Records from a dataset
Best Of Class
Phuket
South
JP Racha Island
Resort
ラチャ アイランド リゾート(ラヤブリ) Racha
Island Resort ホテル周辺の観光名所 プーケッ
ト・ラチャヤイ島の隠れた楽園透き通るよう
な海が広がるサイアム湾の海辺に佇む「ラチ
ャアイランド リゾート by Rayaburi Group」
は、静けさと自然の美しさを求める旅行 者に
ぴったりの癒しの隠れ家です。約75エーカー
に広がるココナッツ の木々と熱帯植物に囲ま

* **Work required**
The answer must consist solely of the number of lines in the entries that contain the word "Island".

* **Exercise result**
2